==== AVAILABLE RECORDS

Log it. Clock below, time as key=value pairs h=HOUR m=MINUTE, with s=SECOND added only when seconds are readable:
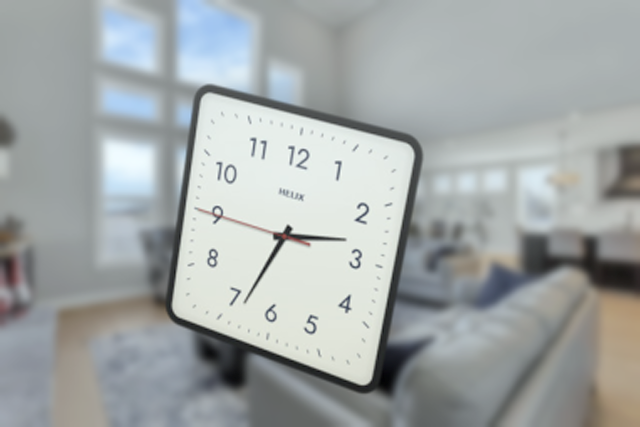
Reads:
h=2 m=33 s=45
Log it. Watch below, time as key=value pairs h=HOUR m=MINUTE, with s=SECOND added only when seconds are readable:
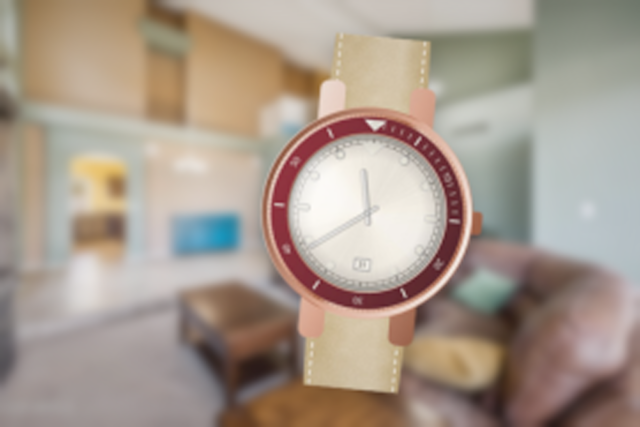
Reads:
h=11 m=39
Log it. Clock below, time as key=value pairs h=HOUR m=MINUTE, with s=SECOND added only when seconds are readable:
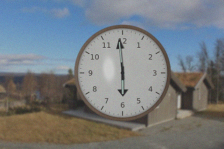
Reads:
h=5 m=59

========

◆ WHAT IS REQUIRED ◆
Lay out every line of the entries above as a JSON list of strings, one string per line, with blank lines omitted. Leave the pictures out.

◆ RESULT ◆
[
  "Log it. Clock below, time as key=value pairs h=HOUR m=MINUTE, with s=SECOND added only when seconds are readable:",
  "Reads:",
  "h=2 m=33 s=45",
  "Log it. Watch below, time as key=value pairs h=HOUR m=MINUTE, with s=SECOND added only when seconds are readable:",
  "Reads:",
  "h=11 m=39",
  "Log it. Clock below, time as key=value pairs h=HOUR m=MINUTE, with s=SECOND added only when seconds are readable:",
  "Reads:",
  "h=5 m=59"
]